──────── Supplied information ────────

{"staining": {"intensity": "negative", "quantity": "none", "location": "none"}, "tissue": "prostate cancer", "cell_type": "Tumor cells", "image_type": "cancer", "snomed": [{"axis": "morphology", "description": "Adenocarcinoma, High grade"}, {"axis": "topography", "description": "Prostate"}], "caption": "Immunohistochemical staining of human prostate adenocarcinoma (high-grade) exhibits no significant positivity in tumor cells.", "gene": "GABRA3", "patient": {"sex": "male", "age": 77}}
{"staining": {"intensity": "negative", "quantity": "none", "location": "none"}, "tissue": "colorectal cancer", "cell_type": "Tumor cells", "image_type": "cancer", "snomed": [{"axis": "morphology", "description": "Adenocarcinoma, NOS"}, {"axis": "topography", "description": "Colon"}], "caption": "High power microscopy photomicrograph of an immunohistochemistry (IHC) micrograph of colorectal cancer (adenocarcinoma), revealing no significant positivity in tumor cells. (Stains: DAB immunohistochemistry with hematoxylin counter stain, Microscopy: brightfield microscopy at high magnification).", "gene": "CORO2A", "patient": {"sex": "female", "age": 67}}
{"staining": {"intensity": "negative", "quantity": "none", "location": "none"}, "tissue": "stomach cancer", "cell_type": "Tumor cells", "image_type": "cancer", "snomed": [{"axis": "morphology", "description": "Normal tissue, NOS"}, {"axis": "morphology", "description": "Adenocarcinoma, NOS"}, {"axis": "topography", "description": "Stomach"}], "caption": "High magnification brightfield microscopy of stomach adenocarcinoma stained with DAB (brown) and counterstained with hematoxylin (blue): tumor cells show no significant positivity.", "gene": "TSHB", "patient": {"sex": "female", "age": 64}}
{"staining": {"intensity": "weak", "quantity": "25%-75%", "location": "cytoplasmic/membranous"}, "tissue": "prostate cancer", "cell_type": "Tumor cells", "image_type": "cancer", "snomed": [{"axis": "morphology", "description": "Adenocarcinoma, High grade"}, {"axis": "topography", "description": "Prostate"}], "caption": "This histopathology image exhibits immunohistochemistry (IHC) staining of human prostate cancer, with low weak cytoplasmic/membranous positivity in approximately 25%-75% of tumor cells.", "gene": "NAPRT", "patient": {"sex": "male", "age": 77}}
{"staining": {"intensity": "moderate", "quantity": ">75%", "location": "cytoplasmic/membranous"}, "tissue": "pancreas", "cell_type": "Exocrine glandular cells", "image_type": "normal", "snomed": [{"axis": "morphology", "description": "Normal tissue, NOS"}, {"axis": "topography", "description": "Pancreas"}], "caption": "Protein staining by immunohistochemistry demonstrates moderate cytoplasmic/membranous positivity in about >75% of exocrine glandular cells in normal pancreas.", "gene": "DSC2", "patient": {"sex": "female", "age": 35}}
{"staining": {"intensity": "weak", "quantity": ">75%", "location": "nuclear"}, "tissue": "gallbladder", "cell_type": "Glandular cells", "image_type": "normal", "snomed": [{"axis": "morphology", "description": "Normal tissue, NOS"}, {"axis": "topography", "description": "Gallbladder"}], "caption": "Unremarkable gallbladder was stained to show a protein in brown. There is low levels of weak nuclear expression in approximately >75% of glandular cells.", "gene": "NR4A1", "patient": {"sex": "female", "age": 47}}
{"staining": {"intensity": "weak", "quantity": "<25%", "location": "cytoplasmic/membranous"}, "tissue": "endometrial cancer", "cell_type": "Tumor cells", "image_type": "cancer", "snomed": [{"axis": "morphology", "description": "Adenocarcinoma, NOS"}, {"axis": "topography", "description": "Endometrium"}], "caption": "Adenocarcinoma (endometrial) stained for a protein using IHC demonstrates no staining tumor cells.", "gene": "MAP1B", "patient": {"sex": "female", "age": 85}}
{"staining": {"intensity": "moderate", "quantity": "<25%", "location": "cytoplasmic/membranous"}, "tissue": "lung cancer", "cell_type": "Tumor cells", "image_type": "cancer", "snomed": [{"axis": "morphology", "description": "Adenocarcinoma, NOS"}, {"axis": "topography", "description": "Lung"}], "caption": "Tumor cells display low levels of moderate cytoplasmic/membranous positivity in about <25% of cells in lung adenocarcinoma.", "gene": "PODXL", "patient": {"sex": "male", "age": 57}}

────────

• [Directions for this task] Every line from the one containing "(endometrial) stained for" through the last line above should be retyped exactly; no other lines are wanted.

• [Answer space]
{"staining": {"intensity": "weak", "quantity": "<25%", "location": "cytoplasmic/membranous"}, "tissue": "endometrial cancer", "cell_type": "Tumor cells", "image_type": "cancer", "snomed": [{"axis": "morphology", "description": "Adenocarcinoma, NOS"}, {"axis": "topography", "description": "Endometrium"}], "caption": "Adenocarcinoma (endometrial) stained for a protein using IHC demonstrates no staining tumor cells.", "gene": "MAP1B", "patient": {"sex": "female", "age": 85}}
{"staining": {"intensity": "moderate", "quantity": "<25%", "location": "cytoplasmic/membranous"}, "tissue": "lung cancer", "cell_type": "Tumor cells", "image_type": "cancer", "snomed": [{"axis": "morphology", "description": "Adenocarcinoma, NOS"}, {"axis": "topography", "description": "Lung"}], "caption": "Tumor cells display low levels of moderate cytoplasmic/membranous positivity in about <25% of cells in lung adenocarcinoma.", "gene": "PODXL", "patient": {"sex": "male", "age": 57}}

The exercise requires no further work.